Actually, the answer to a number of these questions is YES.
When have they ever advertised the heck out of it, except maybe a little bit more during sweeps months? When was the last time you saw Enterprise advertised on a billboard, a bus stop shelter, on the side of a bus, or even in your local paper’s tv guide? I’ve had to remind the L.A. Times TV Times more than once about ENT being on Wed. nights and that it deserved a blurb now and then. And for the past two weeks, UPN had run promos for the new episodes only on Sunday nights, not on Wednesday nights, when they should be pushing for people to be watching.
Pre-empted? Well, not where I live, but yes, it has been pre-empted in a number of places due to sports or telethons.
Putting it up against shows it can’t compete against? Yes. UPN’s own parent company, CBS, has been known to move the heavily watched Survivor or CSI episodes to Wednesday nights now and again, making the competition for viewers even fiercer than usual.
Those who have phoned Paramount about this have been advised to call, email, write and fax UPN’s director of programming, Eric Kim, to ask for more promotion.
That’s what I’m doing. UPN has no business bitching about low ratings when they won’t make more than a minimal effort at promotion.
Enterprise sucks. And I say that as a fairly serious fan of the franchise, even though I have never been able to watch more than 30 seconds of the opening credits to Enterprise thanks to that godawful song.
Dead serious.
Kill it. Now.
There’s also the fact that UPN has been around for a decade now and still doesn’t have nationwide saturation. I’ve been without a local UPN station for two years now and I know of others that’ve never had one. It’s a bit hard to have stellar ratings for a show when a lot of your fans can’t even catch the show.
And I’m not sure I’m understanding you, Minty, but if you mean that you’ve never been able to watch Enterprise because you turn the show off after thirty seconds of listening to its theme, then the franchise isn’t losing much of a fan.
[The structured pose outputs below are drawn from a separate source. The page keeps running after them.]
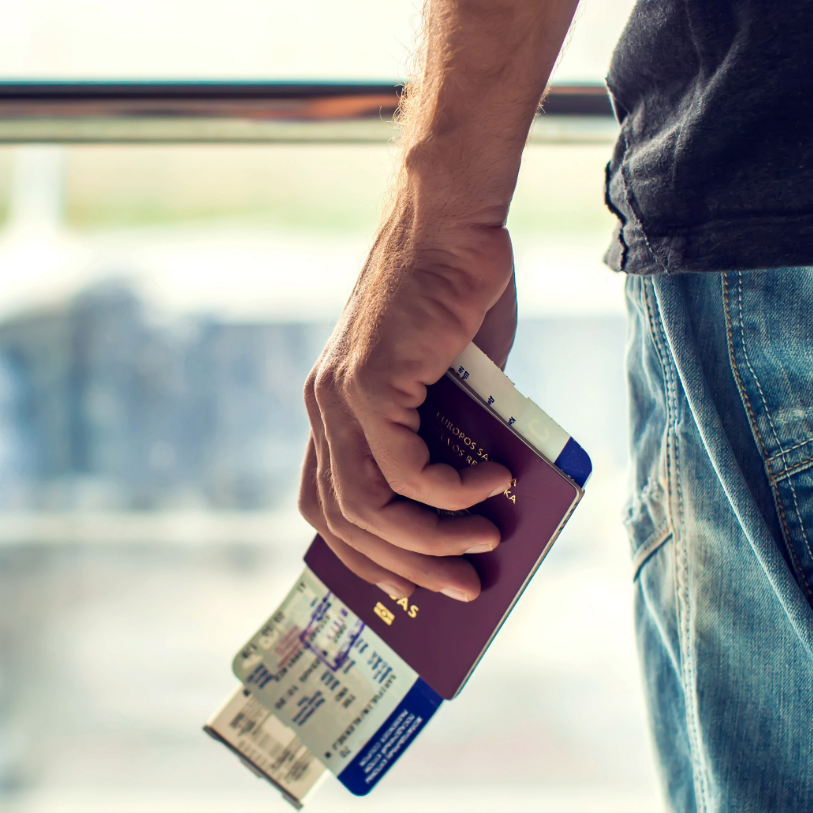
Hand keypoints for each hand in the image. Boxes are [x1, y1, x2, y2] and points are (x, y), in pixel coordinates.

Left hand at [299, 197, 518, 601]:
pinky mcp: (367, 382)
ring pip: (369, 504)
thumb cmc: (458, 296)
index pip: (324, 505)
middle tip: (461, 588)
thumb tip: (481, 506)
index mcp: (331, 410)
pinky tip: (491, 489)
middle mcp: (322, 408)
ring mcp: (337, 397)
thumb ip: (452, 438)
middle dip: (405, 565)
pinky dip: (450, 493)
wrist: (454, 224)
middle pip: (343, 519)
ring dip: (430, 540)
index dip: (361, 554)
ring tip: (483, 547)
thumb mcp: (455, 385)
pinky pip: (405, 468)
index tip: (407, 586)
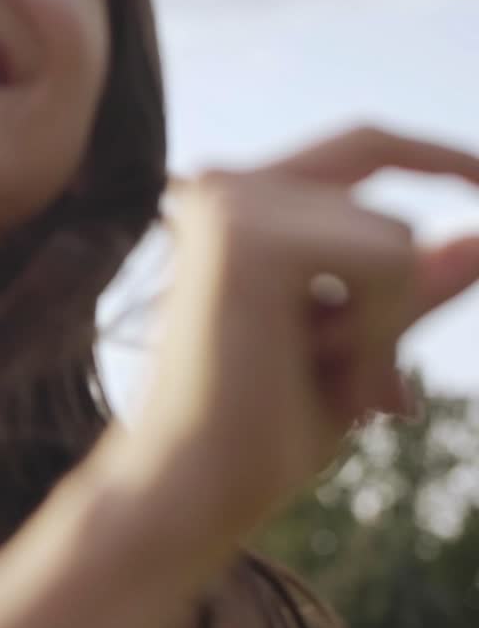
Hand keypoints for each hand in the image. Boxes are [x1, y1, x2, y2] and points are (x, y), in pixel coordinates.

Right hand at [129, 126, 478, 535]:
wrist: (194, 481)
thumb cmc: (263, 424)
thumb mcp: (359, 342)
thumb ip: (411, 286)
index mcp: (234, 203)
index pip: (360, 146)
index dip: (434, 156)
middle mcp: (223, 188)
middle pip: (392, 214)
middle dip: (397, 307)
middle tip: (357, 391)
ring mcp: (230, 204)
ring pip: (396, 240)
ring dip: (382, 328)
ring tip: (321, 380)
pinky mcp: (247, 237)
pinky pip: (386, 262)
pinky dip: (375, 332)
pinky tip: (316, 369)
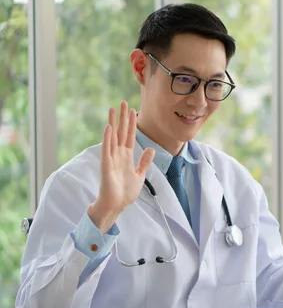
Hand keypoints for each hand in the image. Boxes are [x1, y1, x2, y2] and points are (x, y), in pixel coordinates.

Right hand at [88, 101, 154, 232]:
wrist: (116, 205)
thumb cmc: (125, 193)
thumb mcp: (140, 175)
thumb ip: (144, 162)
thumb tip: (151, 149)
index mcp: (127, 157)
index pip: (130, 136)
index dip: (132, 123)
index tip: (133, 111)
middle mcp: (118, 155)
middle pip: (121, 132)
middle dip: (123, 117)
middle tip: (122, 102)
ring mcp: (112, 159)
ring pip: (113, 137)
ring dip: (113, 123)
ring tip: (113, 109)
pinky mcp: (106, 165)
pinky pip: (106, 149)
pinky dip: (107, 138)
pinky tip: (108, 127)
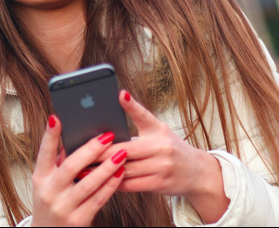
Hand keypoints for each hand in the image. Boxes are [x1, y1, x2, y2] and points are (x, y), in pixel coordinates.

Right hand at [31, 115, 126, 226]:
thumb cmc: (51, 201)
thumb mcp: (47, 183)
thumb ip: (59, 163)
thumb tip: (77, 138)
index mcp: (40, 178)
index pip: (44, 153)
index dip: (50, 135)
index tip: (57, 117)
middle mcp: (48, 192)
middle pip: (71, 166)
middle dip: (90, 150)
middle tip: (108, 136)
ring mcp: (63, 207)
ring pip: (88, 183)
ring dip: (107, 167)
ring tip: (121, 153)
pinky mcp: (78, 220)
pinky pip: (98, 199)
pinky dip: (110, 185)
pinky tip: (120, 173)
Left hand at [96, 90, 229, 223]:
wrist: (197, 172)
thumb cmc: (170, 148)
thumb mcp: (159, 130)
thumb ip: (138, 123)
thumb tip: (113, 112)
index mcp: (158, 130)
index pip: (143, 115)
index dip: (131, 104)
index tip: (120, 93)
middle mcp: (162, 147)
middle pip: (125, 149)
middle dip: (101, 152)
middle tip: (81, 151)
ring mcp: (162, 166)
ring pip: (126, 169)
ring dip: (104, 170)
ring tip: (84, 169)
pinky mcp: (160, 184)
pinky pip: (131, 185)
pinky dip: (115, 183)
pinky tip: (101, 182)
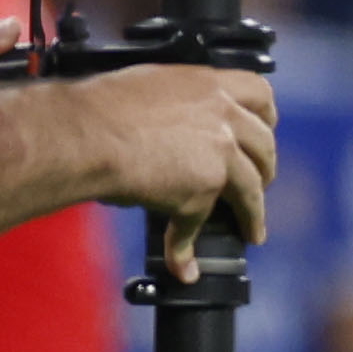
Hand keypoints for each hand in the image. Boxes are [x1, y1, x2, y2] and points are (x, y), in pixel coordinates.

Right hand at [71, 67, 277, 280]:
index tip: (266, 131)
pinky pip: (196, 225)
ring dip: (253, 213)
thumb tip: (176, 126)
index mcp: (212, 84)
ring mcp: (220, 154)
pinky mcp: (203, 190)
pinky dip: (186, 250)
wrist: (86, 134)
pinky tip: (186, 266)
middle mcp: (225, 116)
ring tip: (252, 229)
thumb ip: (179, 104)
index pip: (261, 95)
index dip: (265, 118)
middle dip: (266, 168)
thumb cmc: (102, 107)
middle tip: (261, 182)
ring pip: (250, 189)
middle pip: (265, 145)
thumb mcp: (153, 86)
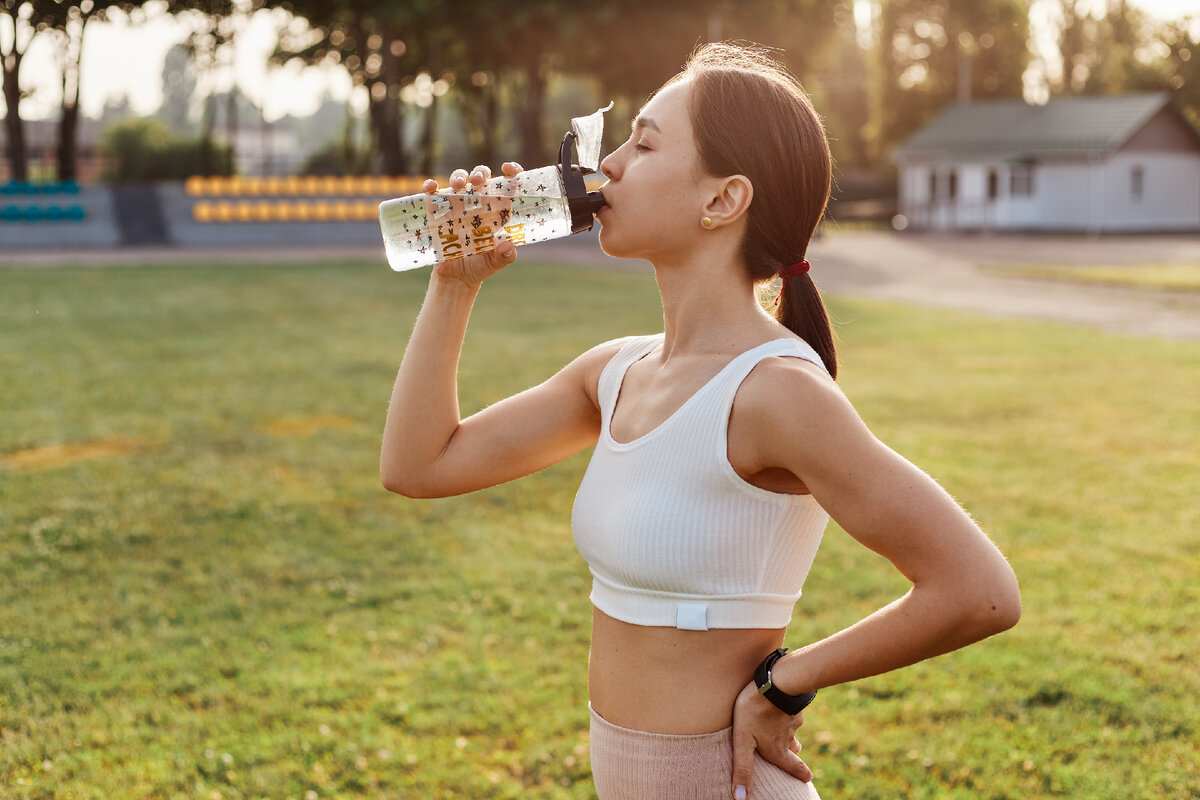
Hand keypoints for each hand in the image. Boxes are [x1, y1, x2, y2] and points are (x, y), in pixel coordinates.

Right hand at [422, 161, 524, 286]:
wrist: (456, 277)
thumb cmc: (480, 266)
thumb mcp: (495, 263)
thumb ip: (505, 256)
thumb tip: (508, 245)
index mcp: (497, 209)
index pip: (506, 184)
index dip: (511, 171)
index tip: (508, 169)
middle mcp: (477, 202)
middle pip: (480, 176)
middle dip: (480, 172)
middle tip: (478, 181)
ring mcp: (457, 204)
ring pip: (458, 179)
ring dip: (458, 176)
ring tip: (458, 186)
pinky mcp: (437, 211)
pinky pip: (433, 193)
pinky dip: (430, 186)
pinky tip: (431, 188)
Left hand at [730, 679, 812, 798]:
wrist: (775, 682)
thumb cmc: (754, 712)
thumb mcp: (743, 741)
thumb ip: (743, 768)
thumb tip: (740, 798)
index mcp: (778, 750)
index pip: (793, 766)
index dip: (801, 774)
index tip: (808, 778)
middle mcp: (789, 737)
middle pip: (793, 748)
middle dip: (794, 753)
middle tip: (796, 754)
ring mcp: (792, 718)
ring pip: (792, 728)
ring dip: (789, 732)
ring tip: (784, 731)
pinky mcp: (792, 702)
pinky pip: (790, 710)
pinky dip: (786, 712)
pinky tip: (781, 706)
There’s also the fact that UPN has been around for a decade now and still doesn’t have nationwide saturation. I’ve been without a local UPN station for two years now and I know of others that’ve never had one. It’s a bit hard to have stellar ratings for a show when a lot of your fans can’t even catch the show.
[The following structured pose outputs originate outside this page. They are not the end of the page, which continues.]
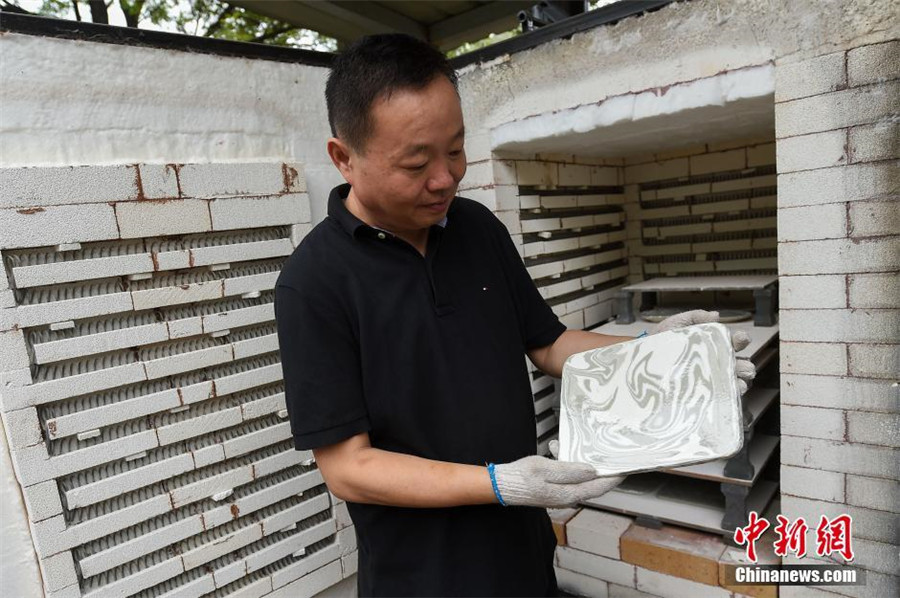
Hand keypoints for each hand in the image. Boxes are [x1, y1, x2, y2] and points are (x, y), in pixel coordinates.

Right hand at [491, 442, 624, 507]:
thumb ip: (570, 470)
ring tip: (563, 446)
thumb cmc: (520, 477)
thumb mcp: (545, 468)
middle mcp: (566, 497)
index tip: (625, 469)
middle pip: (591, 483)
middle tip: (605, 452)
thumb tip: (592, 471)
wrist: (500, 485)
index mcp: (567, 494)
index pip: (598, 487)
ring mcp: (560, 494)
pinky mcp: (553, 489)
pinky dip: (564, 462)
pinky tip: (555, 450)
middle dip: (597, 466)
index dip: (613, 478)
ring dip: (575, 460)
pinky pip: (567, 475)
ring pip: (578, 477)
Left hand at [652, 309, 755, 394]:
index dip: (741, 340)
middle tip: (745, 368)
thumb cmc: (661, 340)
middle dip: (746, 366)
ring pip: (733, 382)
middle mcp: (715, 363)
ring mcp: (710, 380)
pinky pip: (720, 397)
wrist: (641, 361)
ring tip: (740, 383)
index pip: (733, 342)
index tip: (741, 339)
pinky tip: (731, 394)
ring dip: (741, 383)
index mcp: (713, 344)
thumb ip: (695, 316)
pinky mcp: (702, 394)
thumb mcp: (676, 324)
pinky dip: (729, 396)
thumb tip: (716, 315)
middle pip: (738, 365)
And I’m not sure I’m understanding you, Minty, but if you mean that you’ve never been able to watch Enterprise because you turn the show off after thirty seconds of listening to its theme, then the franchise isn’t losing much of a fan.
I think this was a story planted to shake up Trek fans or maybe encourage a big letter writing campaign (like “Designing Women” in the eighties) to show how serious fans of the show are about keeping it alive. Every modern Trek show has gotten seven seasons: TNG, DS9, even the unwatchable Voyager.
What I don’t get is, how can the ratings be so bad? It really is a damn good show. All Doping around about panda this and quantum that aside, the cast is consistently good, the stories are usually entertaining and well written and I like the little differences that set it apart from previous Trek shows, like having a sung theme instead of instrumental (though the new version sucks hard), airing the show in widescreen and setting the show in the early days of Starfleet.
Paramount is the official owner of the Trek franchise, right? They can always syndicate the show like they did TNG.
When TNG was a first run series, our local NBC affiliate showed it Sunday night after the late news. For new shows! Not reruns! Was perfect for us Trek geeks.
Syndication is the way to go, imho.
UPN has no focus and no direction.
:dubious:
btw, I’m in on the letter and e-mail campaign. I’ve already forwarded the info to about 200 people. If we all do that, maybe we can make a difference (like in the 1960s TOS letter writing campaign.)
[QUOTE=Rainbowthief]
I think this was a story planted to shake up Trek fans or maybe encourage a big letter writing campaign (like “Designing Women” in the eighties) to show how serious fans of the show are about keeping it alive.
snip
[QUOTE]
Actually, this campaign has been going on since last March. See The Enterprise Project.